The Honorary Bat Girl for the Kansas City Royals is BrieAnne Epke from Wichita.  A pediatric nurse and mother of two, BrieAnne was diagnosed with breast and brain cancer after suffering a stroke. While recovering from brain surgery, 15 chemotherapy treatments and a double mastectomy, she became ill and had complications, eventually forcing her to spend over a week in the hospital and endure months of physical therapy. Now a part of the Young Survival Coalition, she will be participating in the 2017 YSC Tour de Pink in October, raising money for breast cancer awareness.  On May 14, BrieAnne will be honored during a special on-field pregame presentation featuring breast cancer survivors affiliated with Susan G. Komen Greater Kansas City. In addition, the experts from the University of Kansas Health System will be on hand to promote Women's Health Awareness, including a special focus on breast cancer awareness.

During the Honorary Bat Girl contest entry timeline, fans from across the United States and Canada shared how they, or their loved ones, support the cause to raise awareness and find a cure for breast cancer. The winners were selected by a panel of judges, including special guests, who chose the winning submissions based on the following criteria: quality of writing and description of personal connection to breast cancer, demonstration of commitment to the battle against the disease and public appeal (as determined by online fan votes).

Royals Outfielder Alex Gordon, whose mother is a breast cancer survivor, served as special guest judge on the Honorary Bat Girl Selection Committee. Additional judges included the following: Uzo Aduba, Emmy Award-winning star of the hit Netflix series Orange Is the New Black and Stand Up To Cancer (SU2C) ambassador,Brenda Song, star of CBS drama Pure Genius and SU2C ambassador, as well as breast cancer survivors Holly Rowe and Shelley Smith of ESPN, MLB Network's Kelly Nash & Chris Rose, and Lindsay Berra & Alyson Footer of MLB.com.

The Honorary Bat Girl program was introduced in 2009 to raise additional awareness and support for the annual "Going to Bat Against Breast Cancer" initiative celebrated on Mother's Day. In nine years, thousands of unique testimonials have been submitted and millions of fan votes have been cast. Going to Bat Against Breast Cancer is a Major League Baseball initiative supported by MLB charitable partners, Stand Up To Cancer and Susan G. Komen. This initiative raises awareness about the breast cancer cause, while also raising funds to support breast cancer research.

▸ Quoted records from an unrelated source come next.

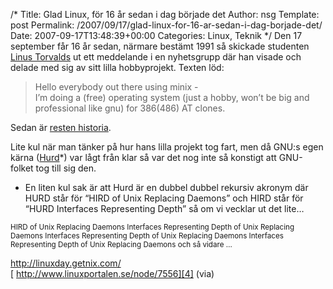 /*
 Title: Glad Linux, för 16 år sedan i dag började det
 Author: nsg
 Template: post
 Permalink: /2007/09/17/glad-linux-for-16-ar-sedan-i-dag-borjade-det/
 Date: 2007-09-17T13:48:39+00:00
 Categories: Linux, Teknik
*/
Den 17 september får 16 år sedan, närmare bestämt 1991 så skickade studenten [Linus Torvalds][1] ut ett meddelande i en nyhetsgrupp där han visade och delade med sig av sitt lilla hobbyprojekt. Texten löd:

> Hello everybody out there using minix -  
> I&#8217;m doing a (free) operating system (just a hobby, won&#8217;t be big and  
> professional like gnu) for 386(486) AT clones.

Sedan är [resten historia][2].

Lite kul när man tänker på hur hans lilla projekt tog fart, men då GNU:s egen kärna ([Hurd][3]*) var lågt från klar så var det nog inte så konstigt att GNU-folket tog till sig den.

* En liten kul sak är att Hurd är en dubbel dubbel rekursiv akronym där HURD står för &#8220;HIRD of Unix Replacing Daemons&#8221; och HIRD står för &#8220;HURD Interfaces Representing Depth&#8221; så om vi vecklar ut det lite&#8230;

<small>HIRD of Unix Replacing Daemons Interfaces Representing Depth of Unix Replacing Daemons Interfaces Representing Depth of Unix Replacing Daemons Interfaces Representing Depth of Unix Replacing Daemons och så vidare &#8230;</small>

<http://linuxday.getnix.com/>  
[ http://www.linuxportalen.se/node/7556][4] (via)[  
][4]

<small></small>

 [1]: http://sv.wikipedia.org/wiki/Linus_Torvalds
 [2]: http://sv.wikipedia.org/wiki/Linux
 [3]: http://sv.wikipedia.org/wiki/Hurd
 [4]: http://www.linuxportalen.se/node/7556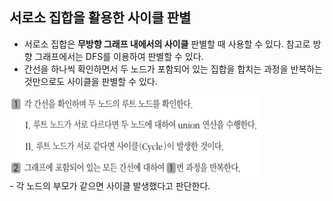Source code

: ## 서로소 집합을 활용한 사이클 판별
- 서로소 집합은 **무방향 그래프 내에서의 사이클** 판별할 때 사용할 수 있다. 참고로 방향 그래프에서는 DFS를 이용하여 판별할 수 있다.
- 간선을 하나씩 확인하면서 두 노드가 포함되어 있는 집합을 합치는 과정을 반복하는 것만으로도 사이클을 판별할 수 있다.
<div>
    <img src="image1.PNG" width="400" height="130">
</div>
- 각 노드의 부모가 같으면 사이클 발생했다고 판단한다.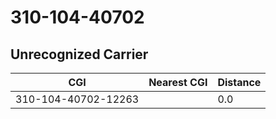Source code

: # 310-104-40702
## Unrecognized Carrier


| CGI | Nearest CGI | Distance |
|-----|-------------|----------|
| 310-104-40702-12263 |  | 0.0 |
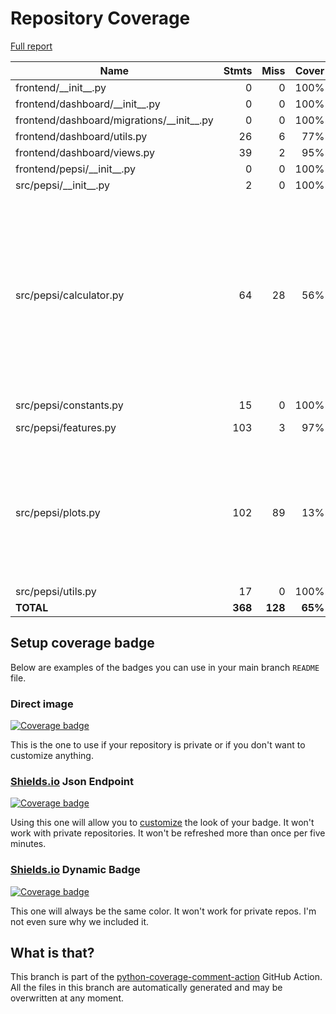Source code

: # Repository Coverage

[Full report](https://htmlpreview.github.io/?https://github.com/ronjakrg/thesis-pepsi-package/blob/python-coverage-comment-action-data/htmlcov/index.html)

| Name                                          |    Stmts |     Miss |   Cover |   Missing |
|---------------------------------------------- | -------: | -------: | ------: | --------: |
| frontend/\_\_init\_\_.py                      |        0 |        0 |    100% |           |
| frontend/dashboard/\_\_init\_\_.py            |        0 |        0 |    100% |           |
| frontend/dashboard/migrations/\_\_init\_\_.py |        0 |        0 |    100% |           |
| frontend/dashboard/utils.py                   |       26 |        6 |     77% |     47-61 |
| frontend/dashboard/views.py                   |       39 |        2 |     95% |    48, 58 |
| frontend/pepsi/\_\_init\_\_.py                |        0 |        0 |    100% |           |
| src/pepsi/\_\_init\_\_.py                     |        2 |        0 |    100% |           |
| src/pepsi/calculator.py                       |       64 |       28 |     56% |48-52, 56, 59, 72-74, 94-96, 103-106, 113-117, 123-124, 142-143, 152-153, 163-164 |
| src/pepsi/constants.py                        |       15 |        0 |    100% |           |
| src/pepsi/features.py                         |      103 |        3 |     97% |37-42, 198 |
| src/pepsi/plots.py                            |      102 |       89 |     13% |25-68, 82-164, 172-192, 201-217, 235-255, 271-287 |
| src/pepsi/utils.py                            |       17 |        0 |    100% |           |
|                                     **TOTAL** |  **368** |  **128** | **65%** |           |


## Setup coverage badge

Below are examples of the badges you can use in your main branch `README` file.

### Direct image

[![Coverage badge](https://raw.githubusercontent.com/ronjakrg/thesis-pepsi-package/python-coverage-comment-action-data/badge.svg)](https://htmlpreview.github.io/?https://github.com/ronjakrg/thesis-pepsi-package/blob/python-coverage-comment-action-data/htmlcov/index.html)

This is the one to use if your repository is private or if you don't want to customize anything.

### [Shields.io](https://shields.io) Json Endpoint

[![Coverage badge](https://img.shields.io/endpoint?url=https://raw.githubusercontent.com/ronjakrg/thesis-pepsi-package/python-coverage-comment-action-data/endpoint.json)](https://htmlpreview.github.io/?https://github.com/ronjakrg/thesis-pepsi-package/blob/python-coverage-comment-action-data/htmlcov/index.html)

Using this one will allow you to [customize](https://shields.io/endpoint) the look of your badge.
It won't work with private repositories. It won't be refreshed more than once per five minutes.

### [Shields.io](https://shields.io) Dynamic Badge

[![Coverage badge](https://img.shields.io/badge/dynamic/json?color=brightgreen&label=coverage&query=%24.message&url=https%3A%2F%2Fraw.githubusercontent.com%2Fronjakrg%2Fthesis-pepsi-package%2Fpython-coverage-comment-action-data%2Fendpoint.json)](https://htmlpreview.github.io/?https://github.com/ronjakrg/thesis-pepsi-package/blob/python-coverage-comment-action-data/htmlcov/index.html)

This one will always be the same color. It won't work for private repos. I'm not even sure why we included it.

## What is that?

This branch is part of the
[python-coverage-comment-action](https://github.com/marketplace/actions/python-coverage-comment)
GitHub Action. All the files in this branch are automatically generated and may be
overwritten at any moment.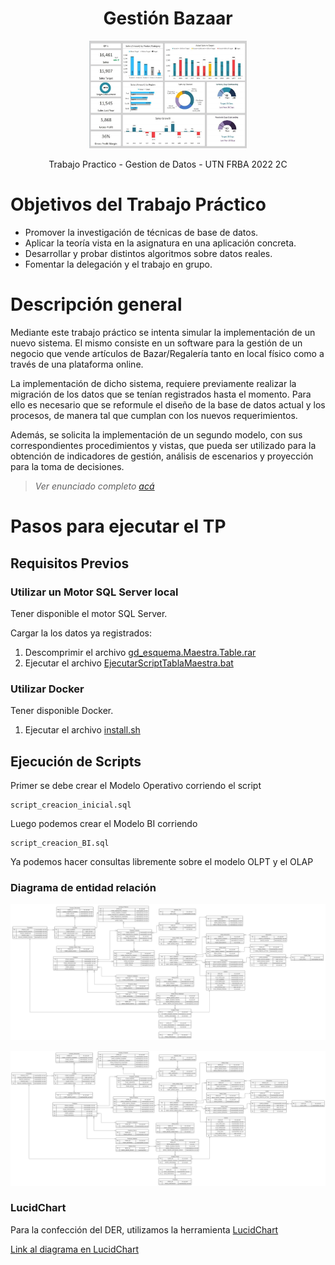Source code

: <h1 align="center"> Gestión Bazaar </h1>
<p align="center">
<img src="tp/images/bazaar.png") width=50% height=50% >
</p>
<p align="center"> Trabajo Practico - Gestion de Datos - UTN FRBA 2022 2C  <p>

# Objetivos del Trabajo Práctico

- Promover la investigación de técnicas de base de datos.
- Aplicar la teoría vista en la asignatura en una aplicación concreta.
- Desarrollar y probar distintos algoritmos sobre datos reales.
- Fomentar la delegación y el trabajo en grupo.

# Descripción general

Mediante este trabajo práctico se intenta simular la implementación de un nuevo
sistema. El mismo consiste en un software para la gestión de un negocio que vende
artículos de Bazar/Regalería tanto en local físico como a través de una plataforma
online.

La implementación de dicho sistema, requiere previamente realizar la migración de
los datos que se tenían registrados hasta el momento. Para ello es necesario que se
reformule el diseño de la base de datos actual y los procesos, de manera tal que cumplan
con los nuevos requerimientos.

Además, se solicita la implementación de un segundo modelo, con sus
correspondientes procedimientos y vistas, que pueda ser utilizado para la obtención de
indicadores de gestión, análisis de escenarios y proyección para la toma de decisiones.

> _Ver enunciado completo [acá](tp/documentos/Enunciado.pdf)_

# Pasos para ejecutar el TP

## Requisitos Previos

### Utilizar un Motor SQL Server local

Tener disponible el motor SQL Server.

Cargar la los datos ya registrados:

1. Descomprimir el archivo [gd_esquema.Maestra.Table.rar](tp/database/gd_esquema.Maestra.Table.rar)
2. Ejecutar el archivo [EjecutarScriptTablaMaestra.bat](tp/database/EjecutarScriptTablaMaestra.bat)

### Utilizar Docker

Tener disponible Docker.

1. Ejecutar el archivo [install.sh](install.sh)

## Ejecución de Scripts

Primer se debe crear el Modelo Operativo corriendo el script

    script_creacion_inicial.sql

Luego podemos crear el Modelo BI corriendo

    script_creacion_BI.sql

Ya podemos hacer consultas libremente sobre el modelo OLPT y el OLAP

### Diagrama de entidad relación

[![Diagrama entidad relación](tp/der/der_2.jpeg)](https://github.com/sebastiangilberto/utn-gdd-2c2022-tp/raw/main/tp/der/der_2.svg)

![Diagrama entidad relación](tp/der/der_3.svg)

### LucidChart

Para la confección del DER, utilizamos la herramienta [LucidChart](https://www.lucidchart.com)

[Link al diagrama en LucidChart](https://lucid.app/lucidchart/4b07c250-a3f0-4099-98a6-95581a7dbb32/edit?invitationId=inv_05041888-b584-4db2-a2a2-e8211068b1a5&page=vlwS8_zE-Bex#)
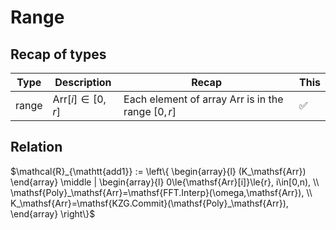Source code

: # Range

## Recap of types

| Type | Description | Recap | This |
| ---- | ----------- | ----- | ---- |
| range | $\mathsf{Arr}[i]\in[0,r]$ | Each element of array $\mathsf{Arr}$ is in the range $[0,r]$ | ✅ |

## Relation

$\mathcal{R}_{\mathtt{add1}} := \left\{ \begin{array}{l} (K_\mathsf{Arr}) \end{array} \middle | \begin{array}{l} 0\le{\mathsf{Arr}[i]}\le{r}, i\in[0,n), \\ \mathsf{Poly}_\mathsf{Arr}=\mathsf{FFT.Interp}(\omega,\mathsf{Arr}), \\ K_\mathsf{Arr}=\mathsf{KZG.Commit}(\mathsf{Poly}_\mathsf{Arr}), \end{array} \right\}$
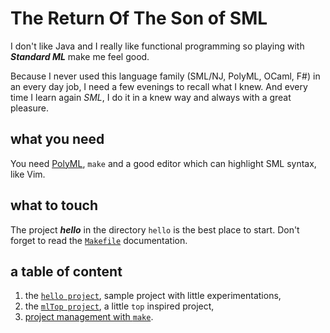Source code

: # The Return Of The Son of SML

I don't like Java and I really like functional programming so playing with ***Standard ML*** make me feel good.

Because I never used this language family (SML/NJ, PolyML, OCaml, F#) in an every day job, I need a few evenings to recall what I knew. And every time I learn again *SML*, I do it in a knew way and always with a great pleasure.

## what you need

You need [PolyML](http://www.polyml.org), `make` and a good editor which can highlight SML syntax, like Vim.

## what to touch

The project ***hello*** in the directory `hello` is the best place to start. Don't forget to read the [`Makefile`](mk/README.pdf) documentation.

## a table of content

1.  the [`hello project`](hello/README.pdf), sample project with little experimentations,
2.  the [`mlTop project`](mlTop/README.pdf), a little `top` inspired project,
3.  [project management with `make`](mk/README.pdf).
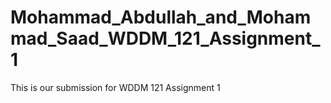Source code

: # Mohammad_Abdullah_and_Mohammad_Saad_WDDM_121_Assignment_1
This is our submission for WDDM 121 Assignment 1
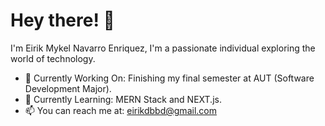 # Hey there! 👋

I'm Eirik Mykel Navarro Enriquez, I'm a passionate individual exploring the world of technology.

- 💼 Currently Working On: Finishing my final semester at AUT (Software Development Major).
- 🌱 Currently Learning: MERN Stack and NEXT.js.
- 📫 You can reach me at: [eirikdbbd@gmail.com](mailto:eirikdbbd@gmail.com)

<!--
  <a href="https://monkeytype.com/profile/eirik.enr">
        <img src="https://raw.githubusercontent.com/eirikenriquez/eirikenriquez/monkeytype-readme/monkeytype-readme-lb.svg" alt="My Monkeytype profile" />
  </a>
<!--
**eirikenriquez/eirikenriquez** is a ✨ _special_ ✨ repository because its `README.md` (this file) appears on your GitHub profile.

Here are some ideas to get you started:

- 🔭 I’m currently working on ...
- 🌱 I’m currently learning ...
- 👯 I’m looking to collaborate on ...
- 🤔 I’m looking for help with ...
- 💬 Ask me about ...
- 📫 How to reach me: ...
- 😄 Pronouns: ...
- ⚡ Fun fact: ...
-->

For the first time MLB players will have the opportunity to use pink bats on both Saturday, May 13th and Sunday, May 14th of Mother's Day weekend. Louisville Slugger, the Official Bat of Major League Baseball, will donate proceeds from the sale of their pink bats, which will be stamped with the MLB breast cancer awareness logo, to Susan G. Komen and Stand Up To Cancer. Authenticated, game-used Louisville Slugger pink bats and other pink items from Mother's Day weekend games also will be auctioned exclusively on MLB.com/auction to benefit the fight against breast cancer.    

On Mother's Day weekend, players and on-field personnel also will wear the symbolic pink ribbon on their uniforms along with pink wristbands. Players will wear specially-designed uniforms that incorporate pink into the Clubs' regular logos as well as caps highlighted by a graphite crown and pink visor and options from two different pairs of pink-infused socks. MLB will again donate its licensed uniform royalties to Susan G. Komen and Stand Up To Cancer. Commemorative base jewels and dugout lineup cards also will be pink. Mother's Day games will feature a pink-stitched Rawlings baseball, the official ball of MLB, as the official game ball. In addition to the pink bats throughout Mother's Day weekend, the following game equipment can be used for breast cancer awareness: pink compression sleeves, pink batting gloves, pink footwear, pink wrist/elbow/leg guards and catcher's equipment. 

On May 14, the University of Kansas Health System will be on hand to promote Women's Health Awareness Day, offering information about breast cancer and other diseases that affect women. As a part of the day, individuals who are participating in the Buck O'Neil Legacy Seat, National Anthem and first pitch will be connected to the event.